## The problem
Only these lines of the data below are wanted: the one with "Have you ever", the one with "As Jesus followers, intent", and any lines between them, each repeated exactly.

## Dataset records

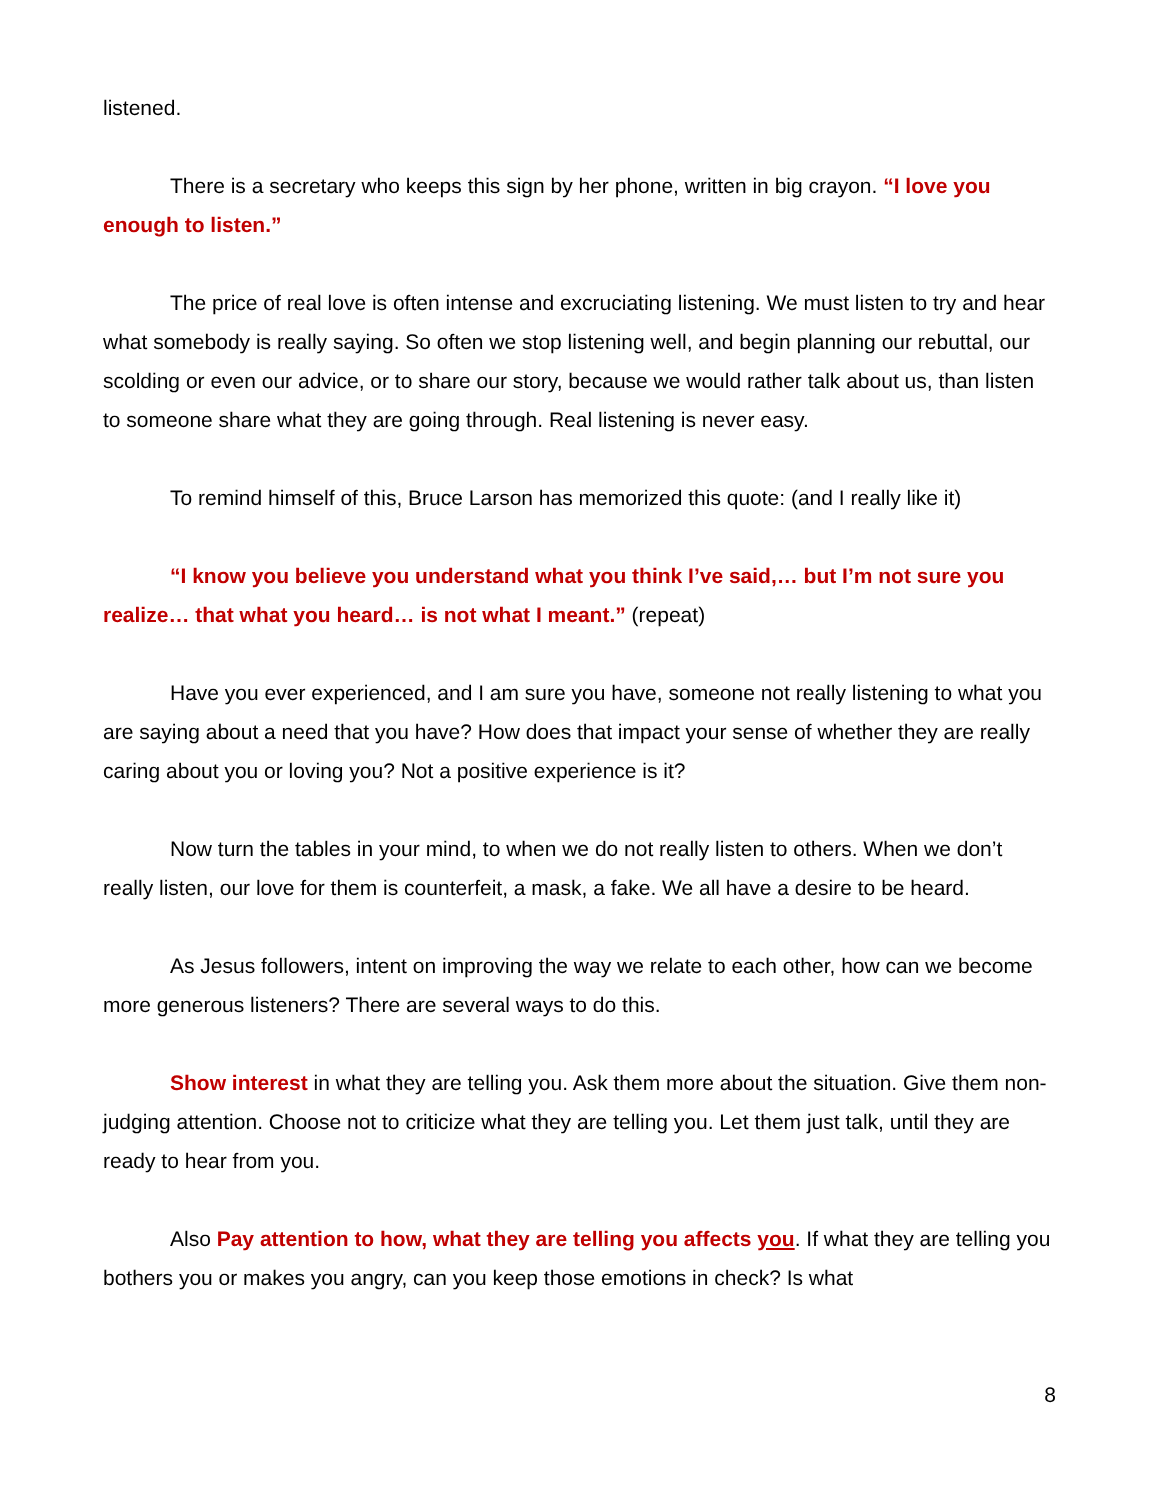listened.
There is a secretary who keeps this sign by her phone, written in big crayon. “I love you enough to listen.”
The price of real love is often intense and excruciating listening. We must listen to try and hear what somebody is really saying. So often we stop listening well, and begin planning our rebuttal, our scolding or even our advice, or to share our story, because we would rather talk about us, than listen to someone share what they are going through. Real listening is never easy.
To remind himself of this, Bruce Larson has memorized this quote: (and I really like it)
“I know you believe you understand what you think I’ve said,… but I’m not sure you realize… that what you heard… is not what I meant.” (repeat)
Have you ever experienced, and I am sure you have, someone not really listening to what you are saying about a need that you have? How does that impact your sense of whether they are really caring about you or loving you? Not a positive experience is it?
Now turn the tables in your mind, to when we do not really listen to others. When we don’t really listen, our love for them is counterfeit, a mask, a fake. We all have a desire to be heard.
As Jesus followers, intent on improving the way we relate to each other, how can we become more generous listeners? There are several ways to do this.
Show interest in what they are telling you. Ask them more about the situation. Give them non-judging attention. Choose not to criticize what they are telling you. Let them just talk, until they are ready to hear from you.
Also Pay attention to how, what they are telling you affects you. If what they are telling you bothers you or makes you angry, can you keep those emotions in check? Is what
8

## Output
Have you ever experienced, and I am sure you have, someone not really listening to what you are saying about a need that you have? How does that impact your sense of whether they are really caring about you or loving you? Not a positive experience is it?
Now turn the tables in your mind, to when we do not really listen to others. When we don’t really listen, our love for them is counterfeit, a mask, a fake. We all have a desire to be heard.
As Jesus followers, intent on improving the way we relate to each other, how can we become more generous listeners? There are several ways to do this.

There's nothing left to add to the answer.